One of our board members is Ihor Lys, the cofounder of a company called Colour Kinetics, which is now Philips LED. If you go to the Smithsonian, there’s the Edison light bulb, and right next to it is Ihor’s LED light bulb. So he’s credited with inventing the first general purpose LED light bulb. And he said the hardest thing for an LED to do is to be a standard light bulb. You have all this light that’s going in one direction and you’re trying to scatter it out, you’re generating all this heat with all these compact electronics, necessitating a heat sink, so it’s just really hard to do.

The “60 watt equivalent” bulb Goscha showed us turned on instantly and put out a warm, incandescent-esque glow. According to Finally’s spec sheet, the bulb pumps out a full 800 lumens on just 14.5 watts of juice, and is rated to last for 15,000 hours. For comparison, the same output Cree LED that impressed us last year only uses 9.5 watts and is rated for 25,000 hours.

But the Cree’s finned heat diffuser meant it simply wouldn’t fit in some fixtures when we tested it. Finally’s bulb is shaped identically to a traditional A19, so it will fit in any fixture that will take one of the incandescents you started hoarding when President Bush signed the law banning them in 2007.

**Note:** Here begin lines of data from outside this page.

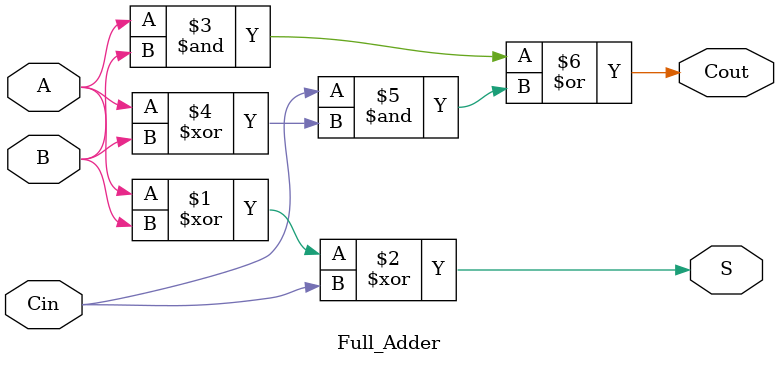
<source format=v>

module Full_Adder(A, B, Cin, S, Cout);
  
  input A,B,Cin;
  output S,Cout;
  
  assign S = A^B^Cin;
  assign Cout = (A&B)|(Cin & (A^B));
endmodule

</source>
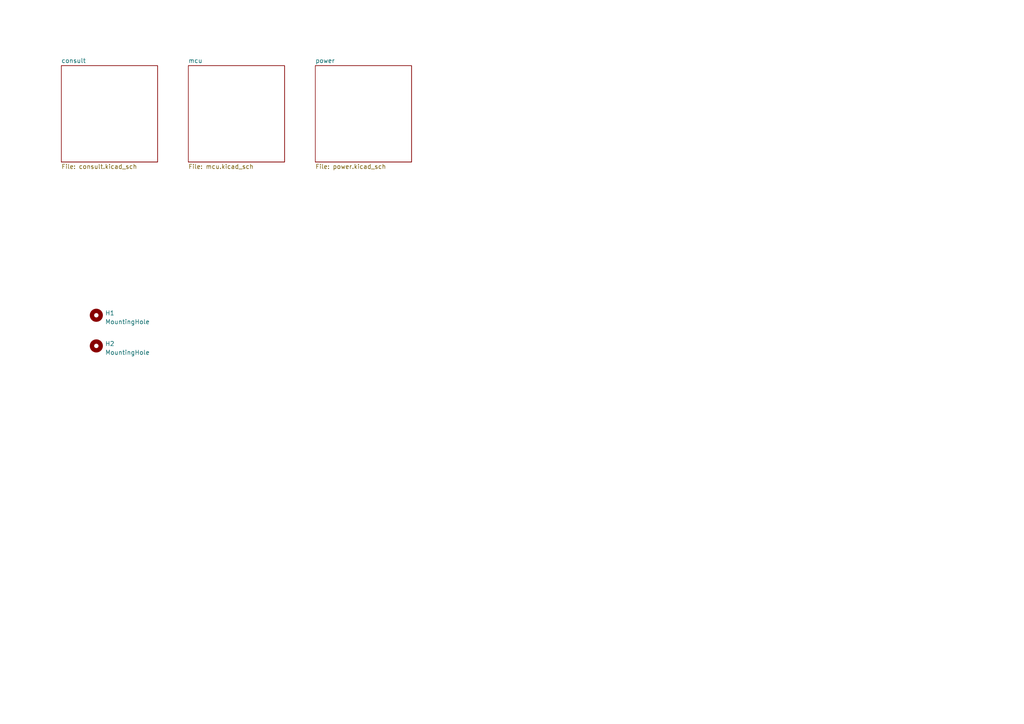
<source format=kicad_sch>
(kicad_sch (version 20230121) (generator eeschema)

  (uuid 00cfbbd0-bf42-4890-b157-4848a452e2e0)

  (paper "A4")

  


  (symbol (lib_id "Mechanical:MountingHole") (at 27.94 100.33 0) (unit 1)
    (in_bom yes) (on_board yes) (dnp no) (fields_autoplaced)
    (uuid 76a13436-22bc-4aa3-b70a-2ec4e287ab47)
    (property "Reference" "H2" (at 30.48 99.695 0)
      (effects (font (size 1.27 1.27)) (justify left))
    )
    (property "Value" "MountingHole" (at 30.48 102.235 0)
      (effects (font (size 1.27 1.27)) (justify left))
    )
    (property "Footprint" "MountingHole:MountingHole_4mm" (at 27.94 100.33 0)
      (effects (font (size 1.27 1.27)) hide)
    )
    (property "Datasheet" "~" (at 27.94 100.33 0)
      (effects (font (size 1.27 1.27)) hide)
    )
    (instances
      (project "cansult"
        (path "/00cfbbd0-bf42-4890-b157-4848a452e2e0"
          (reference "H2") (unit 1)
        )
      )
    )
  )

  (symbol (lib_id "Mechanical:MountingHole") (at 27.94 91.44 0) (unit 1)
    (in_bom yes) (on_board yes) (dnp no) (fields_autoplaced)
    (uuid e6eb03fb-01cd-466a-9bfd-a23ffbc27486)
    (property "Reference" "H1" (at 30.48 90.805 0)
      (effects (font (size 1.27 1.27)) (justify left))
    )
    (property "Value" "MountingHole" (at 30.48 93.345 0)
      (effects (font (size 1.27 1.27)) (justify left))
    )
    (property "Footprint" "MountingHole:MountingHole_4mm" (at 27.94 91.44 0)
      (effects (font (size 1.27 1.27)) hide)
    )
    (property "Datasheet" "~" (at 27.94 91.44 0)
      (effects (font (size 1.27 1.27)) hide)
    )
    (instances
      (project "cansult"
        (path "/00cfbbd0-bf42-4890-b157-4848a452e2e0"
          (reference "H1") (unit 1)
        )
      )
    )
  )

  (sheet (at 54.61 19.05) (size 27.94 27.94) (fields_autoplaced)
    (stroke (width 0.1524) (type solid))
    (fill (color 0 0 0 0.0000))
    (uuid 2584a81c-3988-45b0-98ce-a83fdbe45dc9)
    (property "Sheetname" "mcu" (at 54.61 18.3384 0)
      (effects (font (size 1.27 1.27)) (justify left bottom))
    )
    (property "Sheetfile" "mcu.kicad_sch" (at 54.61 47.5746 0)
      (effects (font (size 1.27 1.27)) (justify left top))
    )
    (instances
      (project "cansult"
        (path "/00cfbbd0-bf42-4890-b157-4848a452e2e0" (page "3"))
      )
    )
  )

  (sheet (at 17.78 19.05) (size 27.94 27.94) (fields_autoplaced)
    (stroke (width 0.1524) (type solid))
    (fill (color 0 0 0 0.0000))
    (uuid 9b2a8e5a-4ed8-49e2-b177-e375c5be882a)
    (property "Sheetname" "consult" (at 17.78 18.3384 0)
      (effects (font (size 1.27 1.27)) (justify left bottom))
    )
    (property "Sheetfile" "consult.kicad_sch" (at 17.78 47.5746 0)
      (effects (font (size 1.27 1.27)) (justify left top))
    )
    (instances
      (project "cansult"
        (path "/00cfbbd0-bf42-4890-b157-4848a452e2e0" (page "2"))
      )
    )
  )

  (sheet (at 91.44 19.05) (size 27.94 27.94) (fields_autoplaced)
    (stroke (width 0.1524) (type solid))
    (fill (color 0 0 0 0.0000))
    (uuid a877f2be-d4f2-4d68-950a-163bf0eeabff)
    (property "Sheetname" "power" (at 91.44 18.3384 0)
      (effects (font (size 1.27 1.27)) (justify left bottom))
    )
    (property "Sheetfile" "power.kicad_sch" (at 91.44 47.5746 0)
      (effects (font (size 1.27 1.27)) (justify left top))
    )
    (instances
      (project "cansult"
        (path "/00cfbbd0-bf42-4890-b157-4848a452e2e0" (page "4"))
      )
    )
  )

  (sheet_instances
    (path "/" (page "1"))
  )
)

</source>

This Super-Efficient Lightbulb Uses Tesla Tech For An Incandescent Glow

And then there’s the way the light looks. Lighbulbs are rated on the Colour Rendering Index, or CRI, which quantitatively measures how reference hues look under various lights. Old fashioned incandescents score a perfect 100 on CRI; Finally’s bulb rates an 83, while the comparable Cree comes in at 80. Both bulbs just barely make it under $US10.

And while other bulbs use a fast flicker that some people find unsettling, Goscha says the Finally Bulb’s light output is actually steadier than an incandescent:

I set our specifications that we have to be as good, if not better, than an incandescent light bulb. And we did it. So as far as the flicker, you don’t get the same that you would out of CFLs or LEDs, which are really fast. And some people are pretty sensitive to that. Our visible flicker is zero, and our non-visible flicker, which is something you might see out of the corner of your eye, is lower than what you’d get out of a normal incandescent.

All of which means that deciding between the Finally Bulb and the Cree comes down to specification hair splitting and the matter of fitting. Finally’s 60W equivalent is available for pre-order now, shipping this fall; 75W and 100W equivalents will come later.

We’ll wait to get our hands on a Finally bulb and do some side-by-side testing before we declare a winner in the competition for an energy-efficient incandescent emulator. Right now, we’ll just say you’ve got better options than ever before, and that’s news that will brighten any old-school bulb fan’s day.